### PROBLEM:
Copy all of the lines below word for word, and leave the pictures out of your answer.

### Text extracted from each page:

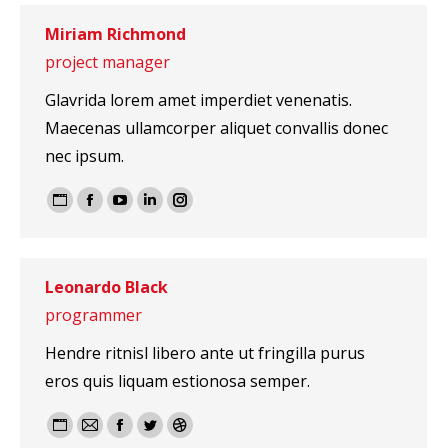
/
Miriam Richmond
Site
project manager
web
Glavrida lorem amet imperdiet venenatis.
Maecenas ullamcorper aliquet convallis donec
nec ipsum.
Blog
Facebook
YouTube
LinkedIn
Instagram
perso
/
Leonardo Black
Site
programmer
web
Hendre ritnisl libero ante ut fringilla purus
eros quis liquam estionosa semper.
Blog
E-
Facebook
Twitter
Dribble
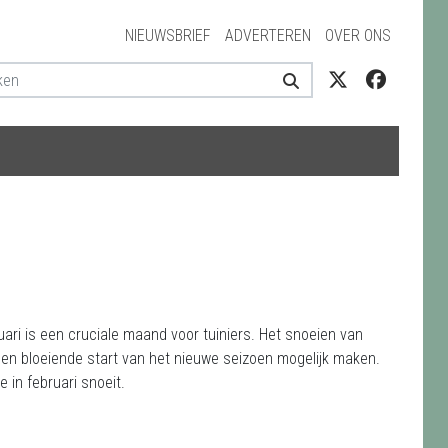
NIEUWSBRIEF
ADVERTEREN
OVER ONS
ari is een cruciale maand voor tuiniers. Het snoeien van
en bloeiende start van het nieuwe seizoen mogelijk maken.
e in februari snoeit.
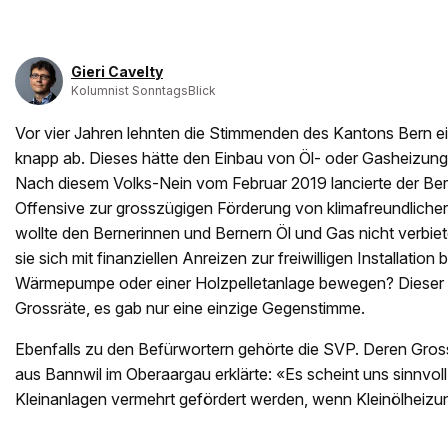
Gieri Cavelty
Kolumnist SonntagsBlick
Vor vier Jahren lehnten die Stimmenden des Kantons Bern e
knapp ab. Dieses hätte den Einbau von Öl- oder Gasheizung
Nach diesem Volks-Nein vom Februar 2019 lancierte der Ber
Offensive zur grosszügigen Förderung von klimafreundlich
wollte den Bernerinnen und Bernern Öl und Gas nicht verbie
sie sich mit finanziellen Anreizen zur freiwilligen Installation 
Wärmepumpe oder einer Holzpelletanlage bewegen? Dieser 
Grossräte, es gab nur eine einzige Gegenstimme.
Ebenfalls zu den Befürwortern gehörte die SVP. Deren Gro
aus Bannwil im Oberaargau erklärte: «Es scheint uns sinnvol
Kleinanlagen vermehrt gefördert werden, wenn Kleinölheizu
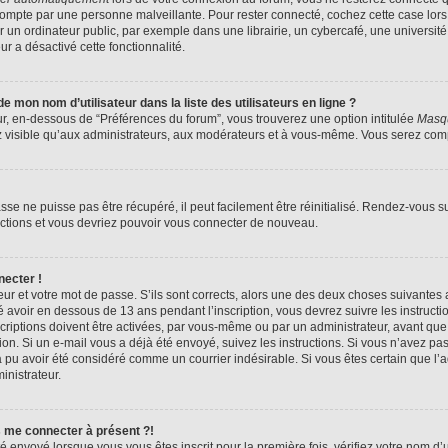
compte par une personne malveillante. Pour rester connecté, cochez cette case lors
n ordinateur public, par exemple dans une librairie, un cybercafé, une université,
ur a désactivé cette fonctionnalité.
 mon nom d’utilisateur dans la liste des utilisateurs en ligne ?
ur, en-dessous de “Préférences du forum”, vous trouverez une option intitulée
Masqu
z visible qu’aux administrateurs, aux modérateurs et à vous-même. Vous serez compt
se ne puisse pas être récupéré, il peut facilement être réinitialisé. Rendez-vous s
ructions et vous devriez pouvoir vous connecter de nouveau.
necter !
eur et votre mot de passe. S’ils sont corrects, alors une des deux choses suivantes a
 avoir en dessous de 13 ans pendant l’inscription, vous devrez suivre les instruct
riptions doivent être activées, par vous-même ou par un administrateur, avant que 
ption. Si un e-mail vous a déjà été envoyé, suivez les instructions. Si vous n’avez pa
a pu avoir été considéré comme un courrier indésirable. Si vous êtes certain que l
inistrateur.
s me connecter à présent ?!
é envoyé lorsque vous vous êtes inscrit pour la première fois, vérifiez votre nom d’u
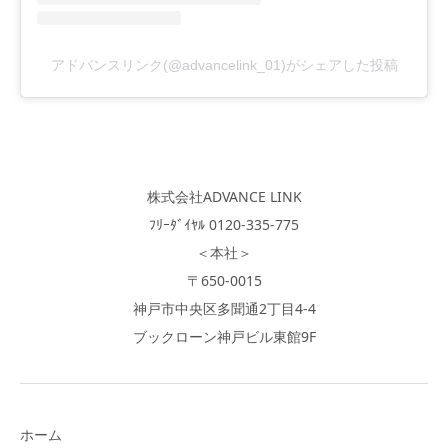
アドバンスリンク(@advancelink_01)がシェアした投稿
株式会社ADVANCE LINK
ﾌﾘｰﾀﾞｲﾔﾙ 0120-335-775
＜本社＞
〒650-0015
神戸市中央区多聞通2丁目4-4
ブックローン神戸ビル東館9F
ホーム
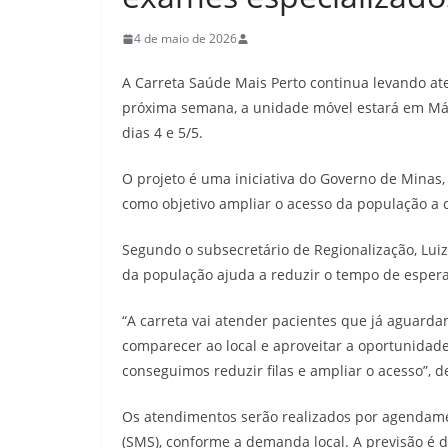
4 de maio de 2026
A Carreta Saúde Mais Perto continua levando at
próxima semana, a unidade móvel estará em Már
dias 4 e 5/5.
O projeto é uma iniciativa do Governo de Minas,
como objetivo ampliar o acesso da população a 
Segundo o subsecretário de Regionalização, Lui
da população ajuda a reduzir o tempo de espera
“A carreta vai atender pacientes que já aguard
comparecer ao local e aproveitar a oportunidade
conseguimos reduzir filas e ampliar o acesso”, d
Os atendimentos serão realizados por agendame
(SMS), conforme a demanda local. A previsão é 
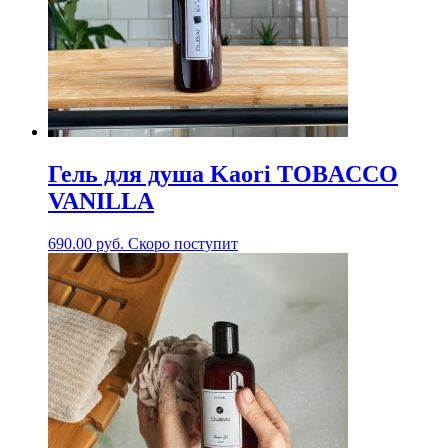
Гель для душа Kaori TOBACCO
VANILLA
690.00
руб.
Скоро поступит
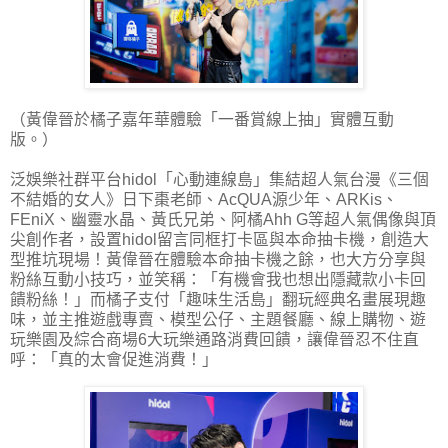
（黃偉晉於橘子嘉年華體驗「一番賞線上抽」實體互動
版。）
泛娛樂社群平台hidol「心動連線島」集結超人氣台漫《三個
不結婚的女人》日下棗老師、AcQUA源少年、ARKis、
FEniX、幽靈水晶、黃氏兄弟、阿橘Ahh G等超人氣偶像與頂
尖創作者，設置hidol留言同框打卡區與本命抽卡機，創造大
型推坑現場！黃偉晉在體驗本命抽卡機之餘，也大方分享與
粉絲互動小技巧，並笑稱：「有機會我也想出隱藏款小卡回
饋粉絲！」而橘子支付「趣味生活島」翻玩經典名畫展現趣
味，並主推遊戲專賣、模型公仔、主題餐廳、線上購物、遊
玩樂園及綜合商場6大玩樂通路消費回饋，讓偉晉忍不住直
呼：「真的太會促進消費！」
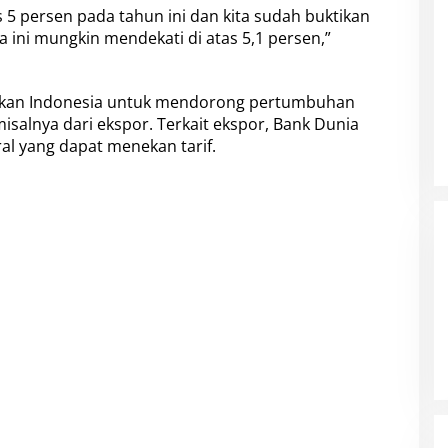
5 persen pada tahun ini dan kita sudah buktikan
 ini mungkin mendekati di atas 5,1 persen,”
ankan Indonesia untuk mendorong pertumbuhan
salnya dari ekspor. Terkait ekspor, Bank Dunia
al yang dapat menekan tarif.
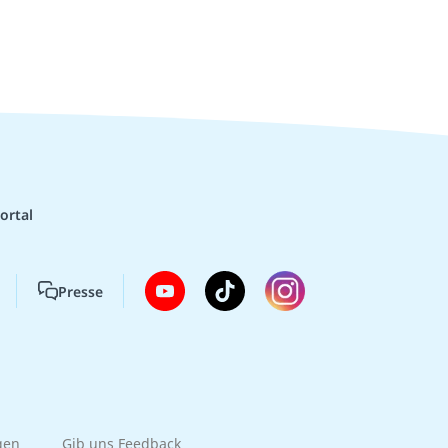
ortal
Presse
gen
Gib uns Feedback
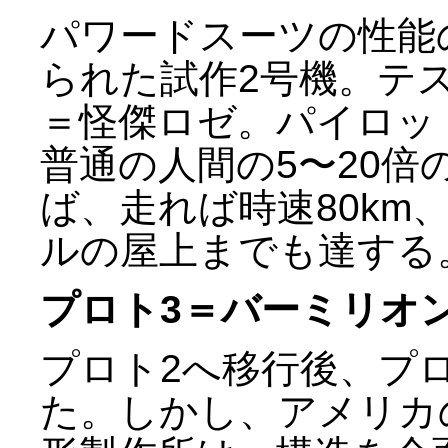
パワードスーツの性能
られた試作2号機。テ
＝怪傑ロゼ。パイロッ
普通の人間の5〜20
ば、走れば時速80km
ルの屋上までも達する
プロト3＝バーミリオ
プロト2へ移行後、プ
た。しかし、アメリカ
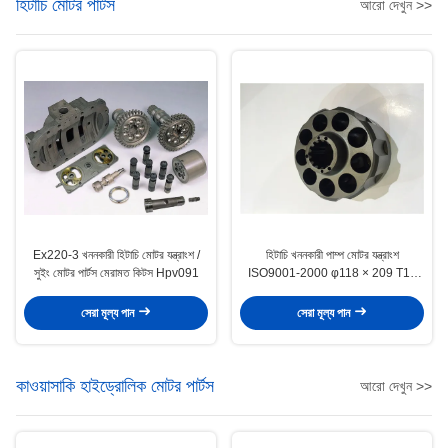
হিটাচি মোটর পার্টস
আরো দেখুন >>
Ex220-3 খননকারী হিটাচি মোটর যন্ত্রাংশ /
হিটাচি খননকারী পাম্প মোটর যন্ত্রাংশ
সুইং মোটর পার্টস মেরামত কিটস Hpv091
ISO9001-2000 φ118 × 209 T15
φ49.8 Sφ29
সেরা মূল্য পান
সেরা মূল্য পান
কাওয়াসাকি হাইড্রোলিক মোটর পার্টস
আরো দেখুন >>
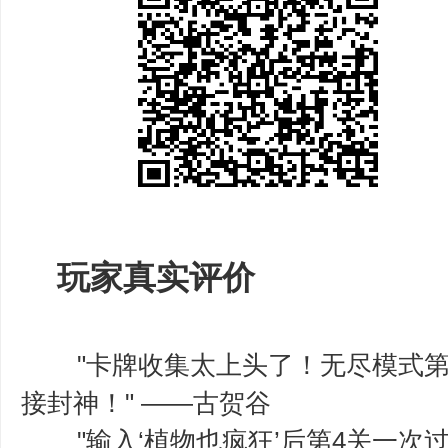
玩家真实评价
"卡牌收集太上头了！无尽模式第1
接封神！" ——古贺谷
"输入‘植物也疯狂’后第4关一次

### YOUR RESPONSE:
/
Miriam Richmond
Site
project manager
web
Glavrida lorem amet imperdiet venenatis.
Maecenas ullamcorper aliquet convallis donec
nec ipsum.
Blog
Facebook
YouTube
LinkedIn
Instagram
perso
/
Leonardo Black
Site
programmer
web
Hendre ritnisl libero ante ut fringilla purus
eros quis liquam estionosa semper.
Blog
E-
Facebook
Twitter
Dribble
NIEUWSBRIEF
ADVERTEREN
OVER ONS
ari is een cruciale maand voor tuiniers. Het snoeien van
en bloeiende start van het nieuwe seizoen mogelijk maken.
e in februari snoeit.
Gieri Cavelty
Kolumnist SonntagsBlick
Vor vier Jahren lehnten die Stimmenden des Kantons Bern e
knapp ab. Dieses hätte den Einbau von Öl- oder Gasheizung
Nach diesem Volks-Nein vom Februar 2019 lancierte der Ber
Offensive zur grosszügigen Förderung von klimafreundlich
wollte den Bernerinnen und Bernern Öl und Gas nicht verbie
sie sich mit finanziellen Anreizen zur freiwilligen Installation 
Wärmepumpe oder einer Holzpelletanlage bewegen? Dieser 
Grossräte, es gab nur eine einzige Gegenstimme.
Ebenfalls zu den Befürwortern gehörte die SVP. Deren Gro
aus Bannwil im Oberaargau erklärte: «Es scheint uns sinnvol
Kleinanlagen vermehrt gefördert werden, wenn Kleinölheizu
compte par une personne malveillante. Pour rester connecté, cochez cette case lors
n ordinateur public, par exemple dans une librairie, un cybercafé, une université,
ur a désactivé cette fonctionnalité.
 mon nom d’utilisateur dans la liste des utilisateurs en ligne ?
ur, en-dessous de “Préférences du forum”, vous trouverez une option intitulée
Masqu
z visible qu’aux administrateurs, aux modérateurs et à vous-même. Vous serez compt
se ne puisse pas être récupéré, il peut facilement être réinitialisé. Rendez-vous s
ructions et vous devriez pouvoir vous connecter de nouveau.
necter !
eur et votre mot de passe. S’ils sont corrects, alors une des deux choses suivantes a
 avoir en dessous de 13 ans pendant l’inscription, vous devrez suivre les instruct
riptions doivent être activées, par vous-même ou par un administrateur, avant que 
ption. Si un e-mail vous a déjà été envoyé, suivez les instructions. Si vous n’avez pa
a pu avoir été considéré comme un courrier indésirable. Si vous êtes certain que l
inistrateur.
s me connecter à présent ?!
é envoyé lorsque vous vous êtes inscrit pour la première fois, vérifiez votre nom d’u
アドバンスリンク(@advancelink_01)がシェアした投稿
株式会社ADVANCE LINK
ﾌﾘｰﾀﾞｲﾔﾙ 0120-335-775
＜本社＞
〒650-0015
神戸市中央区多聞通2丁目4-4
ブックローン神戸ビル東館9F
ホーム
4 de maio de 2026
A Carreta Saúde Mais Perto continua levando at
próxima semana, a unidade móvel estará em Már
dias 4 e 5/5.
O projeto é uma iniciativa do Governo de Minas,
como objetivo ampliar o acesso da população a 
Segundo o subsecretário de Regionalização, Lui
da população ajuda a reduzir o tempo de espera
“A carreta vai atender pacientes que já aguard
comparecer ao local e aproveitar a oportunidade
conseguimos reduzir filas e ampliar o acesso”, d
Os atendimentos serão realizados por agendame
(SMS), conforme a demanda local. A previsão é 
Гель для душа Kaori TOBACCO
VANILLA
690.00
руб.
Скоро поступит
（黃偉晉於橘子嘉年華體驗「一番賞線上抽」實體互動
版。）
泛娛樂社群平台hidol「心動連線島」集結超人氣台漫《三個
不結婚的女人》日下棗老師、AcQUA源少年、ARKis、
FEniX、幽靈水晶、黃氏兄弟、阿橘Ahh G等超人氣偶像與頂
尖創作者，設置hidol留言同框打卡區與本命抽卡機，創造大
型推坑現場！黃偉晉在體驗本命抽卡機之餘，也大方分享與
粉絲互動小技巧，並笑稱：「有機會我也想出隱藏款小卡回
饋粉絲！」而橘子支付「趣味生活島」翻玩經典名畫展現趣
味，並主推遊戲專賣、模型公仔、主題餐廳、線上購物、遊
玩樂園及綜合商場6大玩樂通路消費回饋，讓偉晉忍不住直
呼：「真的太會促進消費！」
5 persen pada tahun ini dan kita sudah buktikan
 ini mungkin mendekati di atas 5,1 persen,”
ankan Indonesia untuk mendorong pertumbuhan
salnya dari ekspor. Terkait ekspor, Bank Dunia
al yang dapat menekan tarif.
ortal
Presse
gen
Gib uns Feedback
パワードスーツの性能
られた試作2号機。テ
＝怪傑ロゼ。パイロッ
普通の人間の5〜20
ば、走れば時速80km
ルの屋上までも達する
プロト3＝バーミリオ
プロト2へ移行後、プ
た。しかし、アメリカ
হিটাচি মোটর পার্টস
আরো দেখুন >>
Ex220-3 খননকারী হিটাচি মোটর যন্ত্রাংশ /
হিটাচি খননকারী পাম্প মোটর যন্ত্রাংশ
সুইং মোটর পার্টস মেরামত কিটস Hpv091
ISO9001-2000 φ118 × 209 T15
φ49.8 Sφ29
সেরা মূল্য পান
সেরা মূল্য পান
কাওয়াসাকি হাইড্রোলিক মোটর পার্টস
আরো দেখুন >>
玩家真实评价
"卡牌收集太上头了！无尽模式第1
接封神！" ——古贺谷
"输入‘植物也疯狂’后第4关一次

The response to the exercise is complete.